Dutch car ‘Nuna 9’, the futuristic family car which reportedly uses the sun as power and also supplies energy back to the grid was hailed as the future recently at the World Solar Challenge.
The groundbreaking bi-annual contest that first ran in 1987 began in Darwin a week ago with around 41 vehicles. The trip that ran through the heart of Australia to Adelaide set off on a 3,000-kilometre (1,860-mile) journey.
It was reported that the Dutch car ‘Nuna 9’ won the race for the third-straight time by crossing the finish line after travelling at an average speed of 81.2 km/h (55.5 mph).

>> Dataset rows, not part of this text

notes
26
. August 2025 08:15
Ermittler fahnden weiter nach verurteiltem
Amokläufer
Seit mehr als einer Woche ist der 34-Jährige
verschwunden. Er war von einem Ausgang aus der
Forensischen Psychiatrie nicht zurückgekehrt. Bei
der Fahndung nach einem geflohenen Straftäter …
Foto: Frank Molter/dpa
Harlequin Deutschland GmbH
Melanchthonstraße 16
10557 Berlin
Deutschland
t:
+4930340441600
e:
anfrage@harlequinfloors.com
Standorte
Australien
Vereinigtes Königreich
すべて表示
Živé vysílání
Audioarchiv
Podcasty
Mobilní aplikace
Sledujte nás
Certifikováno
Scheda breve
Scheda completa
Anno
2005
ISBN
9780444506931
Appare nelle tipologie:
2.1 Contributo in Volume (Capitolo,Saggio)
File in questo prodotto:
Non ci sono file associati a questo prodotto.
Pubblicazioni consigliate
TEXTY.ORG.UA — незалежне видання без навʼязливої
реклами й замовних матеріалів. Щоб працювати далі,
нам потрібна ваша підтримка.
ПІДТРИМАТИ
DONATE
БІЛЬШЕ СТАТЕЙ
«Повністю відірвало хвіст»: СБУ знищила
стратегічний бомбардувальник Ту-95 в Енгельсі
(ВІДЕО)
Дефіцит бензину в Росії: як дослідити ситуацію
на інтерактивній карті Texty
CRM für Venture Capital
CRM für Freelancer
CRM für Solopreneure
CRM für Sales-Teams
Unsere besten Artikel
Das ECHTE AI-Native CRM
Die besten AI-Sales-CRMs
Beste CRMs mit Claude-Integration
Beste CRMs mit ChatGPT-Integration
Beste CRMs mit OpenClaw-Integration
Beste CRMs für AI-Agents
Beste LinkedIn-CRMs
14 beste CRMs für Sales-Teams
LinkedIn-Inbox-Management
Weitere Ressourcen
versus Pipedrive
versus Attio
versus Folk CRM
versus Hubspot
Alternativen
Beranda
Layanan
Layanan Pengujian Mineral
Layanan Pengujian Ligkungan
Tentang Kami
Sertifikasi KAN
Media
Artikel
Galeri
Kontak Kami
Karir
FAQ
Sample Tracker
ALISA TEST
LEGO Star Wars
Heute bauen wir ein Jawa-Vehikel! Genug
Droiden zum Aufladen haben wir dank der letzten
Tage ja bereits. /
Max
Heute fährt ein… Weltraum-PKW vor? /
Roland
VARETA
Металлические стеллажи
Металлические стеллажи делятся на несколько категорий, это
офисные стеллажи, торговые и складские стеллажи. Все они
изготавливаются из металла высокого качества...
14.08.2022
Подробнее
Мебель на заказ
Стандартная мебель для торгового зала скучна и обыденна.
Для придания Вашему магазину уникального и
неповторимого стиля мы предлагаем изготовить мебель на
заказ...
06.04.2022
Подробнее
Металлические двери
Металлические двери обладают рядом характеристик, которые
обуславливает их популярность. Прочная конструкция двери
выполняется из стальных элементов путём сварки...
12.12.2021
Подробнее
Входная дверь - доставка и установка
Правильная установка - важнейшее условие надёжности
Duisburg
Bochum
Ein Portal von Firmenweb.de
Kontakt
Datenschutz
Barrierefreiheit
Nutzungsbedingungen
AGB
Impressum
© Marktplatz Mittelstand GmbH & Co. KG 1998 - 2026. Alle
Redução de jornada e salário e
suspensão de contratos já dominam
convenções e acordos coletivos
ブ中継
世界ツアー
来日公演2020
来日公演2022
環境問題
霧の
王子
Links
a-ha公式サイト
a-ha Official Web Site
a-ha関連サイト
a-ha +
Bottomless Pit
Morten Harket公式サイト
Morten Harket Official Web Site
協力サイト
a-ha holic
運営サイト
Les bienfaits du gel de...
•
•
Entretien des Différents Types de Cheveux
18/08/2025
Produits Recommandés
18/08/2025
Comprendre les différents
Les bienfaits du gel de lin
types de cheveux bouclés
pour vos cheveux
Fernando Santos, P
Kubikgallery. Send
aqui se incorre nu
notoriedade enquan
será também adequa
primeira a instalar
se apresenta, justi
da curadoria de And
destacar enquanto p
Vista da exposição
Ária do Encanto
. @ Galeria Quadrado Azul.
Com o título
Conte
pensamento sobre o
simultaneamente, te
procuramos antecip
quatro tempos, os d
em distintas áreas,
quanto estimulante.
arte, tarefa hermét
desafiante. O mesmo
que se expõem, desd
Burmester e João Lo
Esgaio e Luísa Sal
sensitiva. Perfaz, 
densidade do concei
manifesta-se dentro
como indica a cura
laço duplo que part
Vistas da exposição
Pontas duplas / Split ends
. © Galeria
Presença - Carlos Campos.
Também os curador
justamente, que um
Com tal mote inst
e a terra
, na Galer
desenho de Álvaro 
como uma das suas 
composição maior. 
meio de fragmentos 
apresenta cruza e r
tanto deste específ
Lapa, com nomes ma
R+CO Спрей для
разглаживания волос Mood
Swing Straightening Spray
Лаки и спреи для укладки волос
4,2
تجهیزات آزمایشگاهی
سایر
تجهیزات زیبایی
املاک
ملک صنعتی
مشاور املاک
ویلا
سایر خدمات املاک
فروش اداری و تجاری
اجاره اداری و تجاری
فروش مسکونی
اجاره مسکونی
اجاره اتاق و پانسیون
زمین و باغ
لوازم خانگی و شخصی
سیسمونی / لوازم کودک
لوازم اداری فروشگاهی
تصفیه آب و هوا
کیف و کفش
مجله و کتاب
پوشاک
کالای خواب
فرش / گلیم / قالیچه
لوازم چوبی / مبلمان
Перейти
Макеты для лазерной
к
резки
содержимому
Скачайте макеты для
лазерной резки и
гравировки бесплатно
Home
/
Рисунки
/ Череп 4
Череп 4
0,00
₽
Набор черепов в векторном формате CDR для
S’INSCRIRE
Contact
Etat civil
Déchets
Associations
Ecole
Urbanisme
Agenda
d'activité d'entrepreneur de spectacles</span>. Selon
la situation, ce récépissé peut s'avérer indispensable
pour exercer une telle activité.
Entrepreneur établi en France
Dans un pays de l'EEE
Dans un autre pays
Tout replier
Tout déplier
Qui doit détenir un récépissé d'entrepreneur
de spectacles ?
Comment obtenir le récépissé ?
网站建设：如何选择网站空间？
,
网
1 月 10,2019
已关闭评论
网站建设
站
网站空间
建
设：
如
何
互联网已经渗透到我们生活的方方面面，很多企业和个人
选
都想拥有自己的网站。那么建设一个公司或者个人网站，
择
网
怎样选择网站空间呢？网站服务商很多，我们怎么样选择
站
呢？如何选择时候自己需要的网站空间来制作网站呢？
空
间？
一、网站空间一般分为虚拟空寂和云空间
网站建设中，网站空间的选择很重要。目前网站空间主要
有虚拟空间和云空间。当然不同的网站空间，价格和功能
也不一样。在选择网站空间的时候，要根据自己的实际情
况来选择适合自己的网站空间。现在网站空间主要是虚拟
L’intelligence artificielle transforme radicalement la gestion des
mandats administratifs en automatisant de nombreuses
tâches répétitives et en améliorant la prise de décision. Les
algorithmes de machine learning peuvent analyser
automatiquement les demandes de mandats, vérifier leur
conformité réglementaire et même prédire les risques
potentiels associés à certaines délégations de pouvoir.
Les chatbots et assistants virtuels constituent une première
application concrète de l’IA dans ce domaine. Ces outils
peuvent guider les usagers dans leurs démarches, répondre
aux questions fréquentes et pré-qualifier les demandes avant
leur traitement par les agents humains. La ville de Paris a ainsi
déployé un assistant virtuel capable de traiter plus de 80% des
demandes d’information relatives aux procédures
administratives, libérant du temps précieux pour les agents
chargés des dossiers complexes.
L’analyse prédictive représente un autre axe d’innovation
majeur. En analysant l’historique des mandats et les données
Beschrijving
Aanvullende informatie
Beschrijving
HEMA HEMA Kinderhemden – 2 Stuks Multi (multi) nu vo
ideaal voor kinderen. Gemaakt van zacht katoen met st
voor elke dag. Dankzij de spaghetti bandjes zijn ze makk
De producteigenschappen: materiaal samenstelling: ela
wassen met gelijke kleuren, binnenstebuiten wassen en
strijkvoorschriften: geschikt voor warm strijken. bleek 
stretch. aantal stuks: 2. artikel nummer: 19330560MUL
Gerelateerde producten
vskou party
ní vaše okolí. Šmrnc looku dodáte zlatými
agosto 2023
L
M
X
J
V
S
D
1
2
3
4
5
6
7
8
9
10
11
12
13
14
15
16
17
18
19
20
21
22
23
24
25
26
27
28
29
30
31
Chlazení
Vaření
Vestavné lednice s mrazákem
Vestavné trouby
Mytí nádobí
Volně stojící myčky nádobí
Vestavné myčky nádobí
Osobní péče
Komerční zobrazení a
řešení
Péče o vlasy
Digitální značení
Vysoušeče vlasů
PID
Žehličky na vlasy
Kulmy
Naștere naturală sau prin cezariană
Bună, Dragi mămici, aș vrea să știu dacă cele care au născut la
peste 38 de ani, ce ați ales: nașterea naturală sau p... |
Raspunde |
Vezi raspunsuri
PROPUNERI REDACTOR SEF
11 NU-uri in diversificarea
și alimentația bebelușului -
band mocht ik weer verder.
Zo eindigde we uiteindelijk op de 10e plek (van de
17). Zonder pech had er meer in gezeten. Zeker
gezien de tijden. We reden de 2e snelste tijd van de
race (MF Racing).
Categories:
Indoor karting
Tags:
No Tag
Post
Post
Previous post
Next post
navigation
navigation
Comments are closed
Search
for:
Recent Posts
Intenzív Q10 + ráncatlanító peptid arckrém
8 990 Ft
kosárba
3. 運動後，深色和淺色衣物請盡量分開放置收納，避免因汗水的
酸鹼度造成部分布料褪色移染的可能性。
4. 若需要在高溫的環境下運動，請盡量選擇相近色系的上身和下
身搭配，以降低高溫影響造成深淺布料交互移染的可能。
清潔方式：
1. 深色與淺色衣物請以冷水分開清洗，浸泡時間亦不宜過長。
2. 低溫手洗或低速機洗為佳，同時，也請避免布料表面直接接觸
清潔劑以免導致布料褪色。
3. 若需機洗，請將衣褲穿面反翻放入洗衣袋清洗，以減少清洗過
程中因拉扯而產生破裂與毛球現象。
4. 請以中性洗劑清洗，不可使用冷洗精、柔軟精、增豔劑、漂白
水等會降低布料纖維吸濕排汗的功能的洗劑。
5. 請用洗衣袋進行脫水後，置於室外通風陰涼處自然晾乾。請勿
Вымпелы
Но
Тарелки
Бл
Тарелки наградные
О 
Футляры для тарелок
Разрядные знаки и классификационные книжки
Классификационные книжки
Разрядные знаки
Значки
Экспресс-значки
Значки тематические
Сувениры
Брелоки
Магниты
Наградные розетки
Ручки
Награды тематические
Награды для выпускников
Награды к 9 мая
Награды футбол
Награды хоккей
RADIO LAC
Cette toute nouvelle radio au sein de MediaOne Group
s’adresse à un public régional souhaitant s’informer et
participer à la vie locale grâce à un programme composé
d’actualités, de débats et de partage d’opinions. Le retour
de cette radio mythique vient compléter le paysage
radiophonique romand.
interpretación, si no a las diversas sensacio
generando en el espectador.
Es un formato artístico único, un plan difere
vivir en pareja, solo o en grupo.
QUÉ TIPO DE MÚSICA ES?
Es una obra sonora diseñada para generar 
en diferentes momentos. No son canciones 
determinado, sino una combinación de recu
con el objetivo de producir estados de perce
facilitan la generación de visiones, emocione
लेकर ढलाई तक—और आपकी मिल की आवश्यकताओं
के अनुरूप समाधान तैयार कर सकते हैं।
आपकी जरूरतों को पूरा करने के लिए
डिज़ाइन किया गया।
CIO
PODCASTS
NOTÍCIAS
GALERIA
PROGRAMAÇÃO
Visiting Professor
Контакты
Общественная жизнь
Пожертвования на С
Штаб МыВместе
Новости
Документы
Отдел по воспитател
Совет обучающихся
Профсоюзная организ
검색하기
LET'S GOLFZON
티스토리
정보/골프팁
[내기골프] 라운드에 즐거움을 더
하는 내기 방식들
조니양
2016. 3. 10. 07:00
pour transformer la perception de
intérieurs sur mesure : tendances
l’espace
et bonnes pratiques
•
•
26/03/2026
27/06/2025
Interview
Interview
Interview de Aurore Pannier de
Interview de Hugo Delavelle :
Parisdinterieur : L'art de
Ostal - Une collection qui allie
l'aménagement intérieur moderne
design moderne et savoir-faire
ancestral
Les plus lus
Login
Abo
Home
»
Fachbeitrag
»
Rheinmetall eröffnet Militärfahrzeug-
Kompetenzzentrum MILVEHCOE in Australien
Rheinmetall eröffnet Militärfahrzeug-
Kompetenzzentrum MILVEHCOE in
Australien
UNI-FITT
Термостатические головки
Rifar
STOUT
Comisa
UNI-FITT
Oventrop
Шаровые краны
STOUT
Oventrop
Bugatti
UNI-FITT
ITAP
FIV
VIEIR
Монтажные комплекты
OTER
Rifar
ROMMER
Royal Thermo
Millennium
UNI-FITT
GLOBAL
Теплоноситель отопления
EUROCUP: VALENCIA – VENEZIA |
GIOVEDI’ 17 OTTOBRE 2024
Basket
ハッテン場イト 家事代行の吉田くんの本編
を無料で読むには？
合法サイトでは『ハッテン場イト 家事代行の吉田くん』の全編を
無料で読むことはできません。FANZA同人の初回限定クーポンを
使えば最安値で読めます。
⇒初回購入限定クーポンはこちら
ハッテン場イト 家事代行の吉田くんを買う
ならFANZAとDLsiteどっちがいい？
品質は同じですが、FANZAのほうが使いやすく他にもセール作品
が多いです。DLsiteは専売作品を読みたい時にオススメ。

The car competed in the Challenger class, featuring slick, single seat aerodynamic vehicles that were built for total energy efficiency and sustained endurance. To bridge the gap between high-end technology and driving practicality every day, a Cruiser class was introduced.
The first to arrive was reportedly HS Bochum, the German team, with its chic four-seater classic coupe. Meanwhile, Dutch team, Eindhoven, was awarded as the overall champion based on factors like design, energy efficiency, innovation, and practicality. Chris Selwood, the event director, stated that their family car ‘Stella Vie’, which carried five people at an average speed of 69 km/h, was a practical demonstration of what the future might look like.
Selwood added that these incredible solar cars had been designed with the commercial market in mind and had all the features that you would expect in a family, sporting or luxury car. The future of solar electric vehicles would involve cars being parked at home where it can be charged and also have the capability of supplying energy back to the grid.